The final word about search

In a galaxy far, far away, there was a company which came out with a novel way to index the Internet. The founders were young and full of good intentions. Their motto was — Don’t be evil.

Before we knew it, this company sucked all the content from the Internet and search was provided as a free service. Not only that, the company provided another free service — it provided analytics about all the visitors to your websites. You knew who and when and what people were doing on your website. It helped you to optimize it to be found by more people to buy more of your services. It was somewhere between Utopia or an advanced state of communism. Google, a company to love and admire.

This was the unspoken contract between Google and the owners of all these websites: We provide you with content, you give us the analytics, we try to improve the content and you will deliver more eyeballs.

What was there for Google?

Showing ads next to your search query. It was almost like the separation between the editorial and ads in newspaper business.
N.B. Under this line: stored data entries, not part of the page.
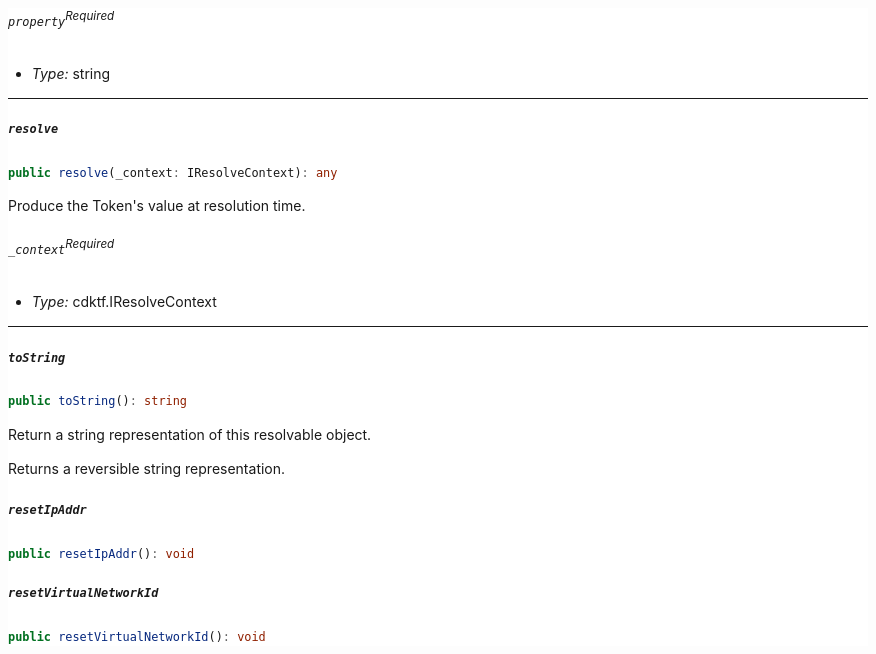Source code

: ###### `property`<sup>Required</sup> <a name="property" id="@cdktf/provider-cloudflare.zeroTrustAccessInfrastructureTarget.ZeroTrustAccessInfrastructureTargetIpIpv6OutputReference.interpolationForAttribute.parameter.property"></a>

- *Type:* string

---

##### `resolve` <a name="resolve" id="@cdktf/provider-cloudflare.zeroTrustAccessInfrastructureTarget.ZeroTrustAccessInfrastructureTargetIpIpv6OutputReference.resolve"></a>

```typescript
public resolve(_context: IResolveContext): any
```

Produce the Token's value at resolution time.

###### `_context`<sup>Required</sup> <a name="_context" id="@cdktf/provider-cloudflare.zeroTrustAccessInfrastructureTarget.ZeroTrustAccessInfrastructureTargetIpIpv6OutputReference.resolve.parameter._context"></a>

- *Type:* cdktf.IResolveContext

---

##### `toString` <a name="toString" id="@cdktf/provider-cloudflare.zeroTrustAccessInfrastructureTarget.ZeroTrustAccessInfrastructureTargetIpIpv6OutputReference.toString"></a>

```typescript
public toString(): string
```

Return a string representation of this resolvable object.

Returns a reversible string representation.

##### `resetIpAddr` <a name="resetIpAddr" id="@cdktf/provider-cloudflare.zeroTrustAccessInfrastructureTarget.ZeroTrustAccessInfrastructureTargetIpIpv6OutputReference.resetIpAddr"></a>

```typescript
public resetIpAddr(): void
```

##### `resetVirtualNetworkId` <a name="resetVirtualNetworkId" id="@cdktf/provider-cloudflare.zeroTrustAccessInfrastructureTarget.ZeroTrustAccessInfrastructureTargetIpIpv6OutputReference.resetVirtualNetworkId"></a>

```typescript
public resetVirtualNetworkId(): void
```
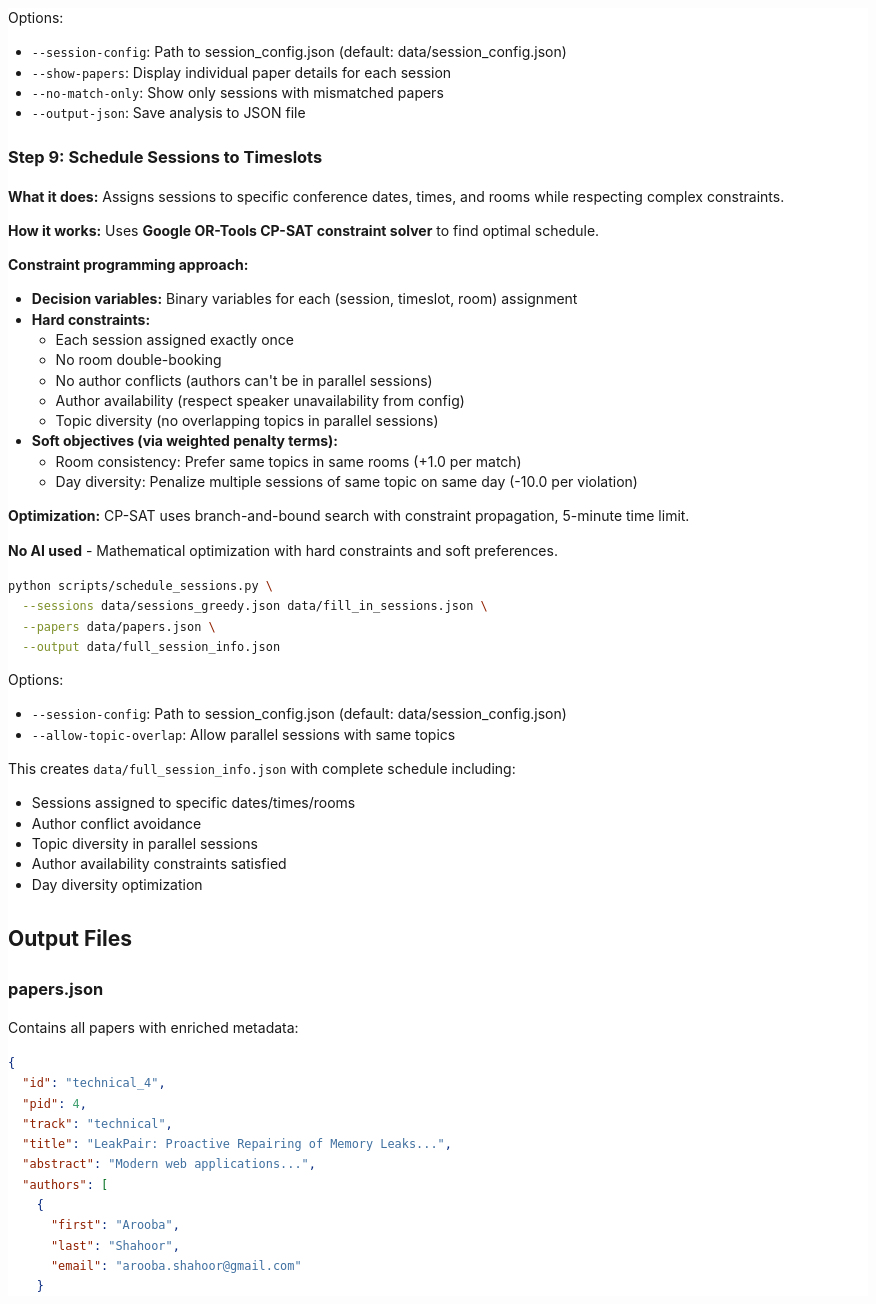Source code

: Options:
- `--session-config`: Path to session_config.json (default: data/session_config.json)
- `--show-papers`: Display individual paper details for each session
- `--no-match-only`: Show only sessions with mismatched papers
- `--output-json`: Save analysis to JSON file

### Step 9: Schedule Sessions to Timeslots

**What it does:** Assigns sessions to specific conference dates, times, and rooms while respecting complex constraints.

**How it works:** Uses **Google OR-Tools CP-SAT constraint solver** to find optimal schedule.

**Constraint programming approach:**
- **Decision variables:** Binary variables for each (session, timeslot, room) assignment
- **Hard constraints:**
  - Each session assigned exactly once
  - No room double-booking
  - No author conflicts (authors can't be in parallel sessions)
  - Author availability (respect speaker unavailability from config)
  - Topic diversity (no overlapping topics in parallel sessions)
- **Soft objectives (via weighted penalty terms):**
  - Room consistency: Prefer same topics in same rooms (+1.0 per match)
  - Day diversity: Penalize multiple sessions of same topic on same day (-10.0 per violation)

**Optimization:** CP-SAT uses branch-and-bound search with constraint propagation, 5-minute time limit.

**No AI used** - Mathematical optimization with hard constraints and soft preferences.

```bash
python scripts/schedule_sessions.py \
  --sessions data/sessions_greedy.json data/fill_in_sessions.json \
  --papers data/papers.json \
  --output data/full_session_info.json
```

Options:
- `--session-config`: Path to session_config.json (default: data/session_config.json)
- `--allow-topic-overlap`: Allow parallel sessions with same topics

This creates `data/full_session_info.json` with complete schedule including:
- Sessions assigned to specific dates/times/rooms
- Author conflict avoidance
- Topic diversity in parallel sessions
- Author availability constraints satisfied
- Day diversity optimization

## Output Files

### papers.json

Contains all papers with enriched metadata:

```json
{
  "id": "technical_4",
  "pid": 4,
  "track": "technical",
  "title": "LeakPair: Proactive Repairing of Memory Leaks...",
  "abstract": "Modern web applications...",
  "authors": [
    {
      "first": "Arooba",
      "last": "Shahoor",
      "email": "arooba.shahoor@gmail.com"
    }
```
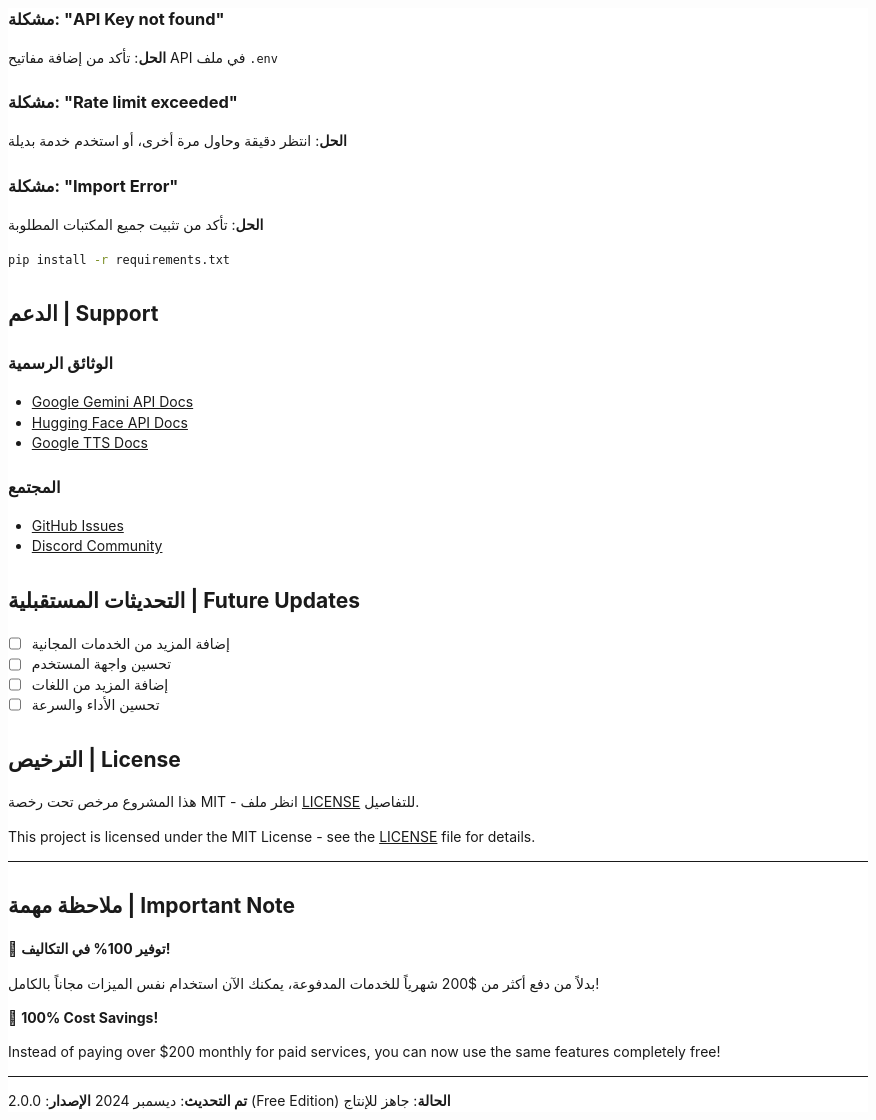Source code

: ### مشكلة: "API Key not found"
**الحل**: تأكد من إضافة مفاتيح API في ملف `.env`

### مشكلة: "Rate limit exceeded"
**الحل**: انتظر دقيقة وحاول مرة أخرى، أو استخدم خدمة بديلة

### مشكلة: "Import Error"
**الحل**: تأكد من تثبيت جميع المكتبات المطلوبة

```bash
pip install -r requirements.txt
```

## الدعم | Support

### الوثائق الرسمية
- [Google Gemini API Docs](https://ai.google.dev/docs)
- [Hugging Face API Docs](https://huggingface.co/docs/api-inference)
- [Google TTS Docs](https://cloud.google.com/text-to-speech/docs)

### المجتمع
- [GitHub Issues](https://github.com/your-repo/issues)
- [Discord Community](https://discord.gg/your-server)

## التحديثات المستقبلية | Future Updates

- [ ] إضافة المزيد من الخدمات المجانية
- [ ] تحسين واجهة المستخدم
- [ ] إضافة المزيد من اللغات
- [ ] تحسين الأداء والسرعة

## الترخيص | License

هذا المشروع مرخص تحت رخصة MIT - انظر ملف [LICENSE](LICENSE) للتفاصيل.

This project is licensed under the MIT License - see the [LICENSE](LICENSE) file for details.

---

## ملاحظة مهمة | Important Note

🎉 **توفير 100% في التكاليف!**

بدلاً من دفع أكثر من $200 شهرياً للخدمات المدفوعة، يمكنك الآن استخدام نفس الميزات مجاناً بالكامل!

🎉 **100% Cost Savings!**

Instead of paying over $200 monthly for paid services, you can now use the same features completely free!

---

**تم التحديث**: ديسمبر 2024
**الإصدار**: 2.0.0 (Free Edition)
**الحالة**: جاهز للإنتاج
While giving away things for free, Google became a double monopoly (Monopoly 1 and Monopoly 2) and became for many websites and organizations the main if not only marketing channel.

But you know what happens when you make your first billion dollars? You want to make your second and third and why not go for $100 billion? In order to do that you need to optimize your revenue stream. That happens only when people are seeing your ads and that happens only when people spend more time on your website. Yes, that website which delivered sub-seconds results with thousands of links for you to discover.

In the name of better user experience, why don’t we show a quick summary of news articles, so you don’t have to click on the link and read the whole article yourself? How convenient. Convenient for the user, profitable for Google and a nightmare for the publishing industry. You can blame the news industry for building their own demise when they published the first news story online and for free. #badstrategy

For the rest, life became tougher and tougher. Big companies were able to outspend smaller rivals both on the ads and the content optimization. A whole cottage industry sprung up and promised that they are the only one who could reverse-engineer Google’s ranking algorithm and get you on the coveted first page.

And then came OpenAI with ChatGPT. Using human language, it convinced people with an authoritative voice that it can provide an answer to any question and not just any answer, it was able to discuss the topic. And it understood you so well, it even complimented you how smart you are. This was the first step in separating us from the original source of information. ChatGPT became the arbiter of truth.

Strangely, Google, a double monopoly, thought that it had to compete with OpenAI, especially when OpenAI integrated its ChatGPT with Microsoft’s Bing. Whatever.

Google added its Gemini to the search results. Real result? A convoluted search experience that made it difficult to trace the source of the original content. Ads are still displayed, but the traffic to the website with the content used to provide the answer? Plummeted.

Welcome to May, 2026. During the Google I/O conference, the new ‘intelligent search box’ was announced. No more pesky links, no more list of results. It will be an interactive experience where Google will gather information on your behalf and its AI algorithms will provide the answer. The list of amazing features is long and enticing.

What is the problem with this latest innovation coming from Google?

One thing Google learned from observing OpenAI ChatGPT that users provided far more information about themselves, far richer context. Why is that important? You get the chance to provide better ads and with the right answer, you can encourage people to click on even more ads. And who has a better infrastructure for serving ads? Google or OpenAI?

What Google did to the newspaper industry, it is now going to do to the whole Internet. It broke the original promise — you give me your content, I give you traffic. And because it is a monopoly, Google doesn’t care. People are used to going to the Google home page to search. Now they will get answers. To many the disappearance of links and replacement with conversation will be a welcome change. Since it is free, who cares.

The money printing colossus will keep printing money for years to come, but the strategy is flawed. The disappearance of links from Google results and the disappearance of traffic will remove any incentive for content producers and website owners to keep any Google service around. Why would I optimize my content for a marketing channel which is no longer channeling? Why should I allow any bot or crawler to ever visit my website? What do I get in return? From Google (and any other AI company) — nothing.

What seems like innovation on Google’s part is cutting the hand which was feeding its marketing engine.

The recurrent pattern? Companies come and go. Big ones, small ones. Despite its size, despite its monopoly, Google is vulnerable to disruption more than ever. It will come from the left side, unseen, dismissed at first. It will be its size and business model which will prevent Google from doing anything about it.